奧古斯教士看出了端倪,急忙扶著夏德向外走。弗里曼太太也擔心的帶著兩個孩子跟在后面,一行人從男孩的房間來到客廳,然后又離開了二樓,沿著樓梯向一樓跑去。
這期間,夏德背對著弗里曼一家,用“飽漲之食”治療了自己身上莫名出現的傷口。而手中的油畫里,兩個小木偶也終于在現實中的人們離開房間時,逃出了房間,和他們一樣,移動到了油畫中模型房屋的樓梯上。

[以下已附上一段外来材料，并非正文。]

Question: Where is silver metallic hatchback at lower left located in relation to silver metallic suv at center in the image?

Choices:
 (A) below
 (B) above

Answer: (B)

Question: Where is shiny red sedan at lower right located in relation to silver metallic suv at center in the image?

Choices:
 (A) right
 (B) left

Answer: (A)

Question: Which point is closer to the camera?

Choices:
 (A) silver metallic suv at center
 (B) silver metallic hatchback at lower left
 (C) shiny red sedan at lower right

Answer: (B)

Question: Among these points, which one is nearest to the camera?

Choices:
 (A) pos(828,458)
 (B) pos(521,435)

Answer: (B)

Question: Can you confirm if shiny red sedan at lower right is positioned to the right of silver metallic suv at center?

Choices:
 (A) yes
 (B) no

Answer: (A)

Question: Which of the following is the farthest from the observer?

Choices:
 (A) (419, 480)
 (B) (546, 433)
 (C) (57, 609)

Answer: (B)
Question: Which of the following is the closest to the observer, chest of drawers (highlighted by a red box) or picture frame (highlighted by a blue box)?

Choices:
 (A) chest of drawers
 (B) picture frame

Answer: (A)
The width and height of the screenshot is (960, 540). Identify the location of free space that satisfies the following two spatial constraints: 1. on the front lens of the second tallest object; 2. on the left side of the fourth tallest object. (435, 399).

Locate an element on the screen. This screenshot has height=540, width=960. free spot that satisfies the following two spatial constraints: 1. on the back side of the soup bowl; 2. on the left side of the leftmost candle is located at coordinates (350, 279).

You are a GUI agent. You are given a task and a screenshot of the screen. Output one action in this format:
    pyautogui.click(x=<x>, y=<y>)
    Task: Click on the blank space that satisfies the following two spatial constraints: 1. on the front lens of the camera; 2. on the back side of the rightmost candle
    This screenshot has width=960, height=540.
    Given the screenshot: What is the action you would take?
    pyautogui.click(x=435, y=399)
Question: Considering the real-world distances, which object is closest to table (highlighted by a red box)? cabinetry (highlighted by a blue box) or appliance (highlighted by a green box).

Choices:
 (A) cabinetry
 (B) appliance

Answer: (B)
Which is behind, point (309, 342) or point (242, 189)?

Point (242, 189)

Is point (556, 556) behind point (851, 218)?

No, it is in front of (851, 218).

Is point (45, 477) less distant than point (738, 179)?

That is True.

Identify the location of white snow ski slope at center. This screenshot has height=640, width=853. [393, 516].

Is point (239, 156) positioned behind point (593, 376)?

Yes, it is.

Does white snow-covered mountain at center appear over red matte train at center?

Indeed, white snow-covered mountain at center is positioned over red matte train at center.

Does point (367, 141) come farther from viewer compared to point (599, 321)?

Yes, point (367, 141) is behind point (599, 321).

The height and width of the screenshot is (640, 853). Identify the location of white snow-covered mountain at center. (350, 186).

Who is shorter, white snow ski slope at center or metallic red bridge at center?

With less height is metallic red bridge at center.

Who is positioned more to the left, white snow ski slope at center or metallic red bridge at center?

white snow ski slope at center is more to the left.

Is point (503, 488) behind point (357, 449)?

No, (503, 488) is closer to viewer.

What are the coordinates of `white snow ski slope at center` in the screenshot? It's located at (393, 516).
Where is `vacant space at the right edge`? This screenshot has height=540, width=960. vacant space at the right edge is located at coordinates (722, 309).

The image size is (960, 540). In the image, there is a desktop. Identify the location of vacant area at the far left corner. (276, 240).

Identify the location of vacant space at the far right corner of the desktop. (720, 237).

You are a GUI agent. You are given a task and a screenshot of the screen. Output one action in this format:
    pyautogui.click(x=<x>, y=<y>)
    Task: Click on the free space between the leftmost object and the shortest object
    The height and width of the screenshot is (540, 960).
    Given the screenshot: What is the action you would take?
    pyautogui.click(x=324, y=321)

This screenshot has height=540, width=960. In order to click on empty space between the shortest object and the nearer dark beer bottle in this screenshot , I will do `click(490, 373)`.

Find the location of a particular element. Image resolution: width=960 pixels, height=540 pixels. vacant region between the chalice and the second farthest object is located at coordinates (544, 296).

纏著繃帶帶著黑色帽子拿著尖刀的木偶,與小木偶同處一個房間時移動很快,但當不處于一個房間時,它移動的速度非常慢,兩個小木偶只要不上樓,暫時就沒有危險了。
“離開這棟房子!”
夏德說道,和教士一起快步來到一樓門廳。本來還以為他們根本走不出去,沒想到門被正常打開,門外就是周四下午的托貝斯克街景。
教士和夏德同時走了出去,但被夏德抓在手里的畫,卻在他離開房子的那一刻,忽然消失在手中,整體鋪開的掉在門前的地板上。
隨后弗里曼太太和孩子們也順利的從房子里出來,而當夏德再次看向房門內的那副油畫時,居然看到代表著他與男孩的木偶,從模型房屋的門口重新向著模型房屋內部走去。
“弗里曼太太,你碰過這幅油畫嗎?”
夏德忽然問向一旁的中年女人,她正拉著自己孩子們的手,不知所措的站在門口:
“搬家的時候應該是碰過的......但當時我戴著手套!是的,收拾這些油畫的時候,我都會戴上手套!”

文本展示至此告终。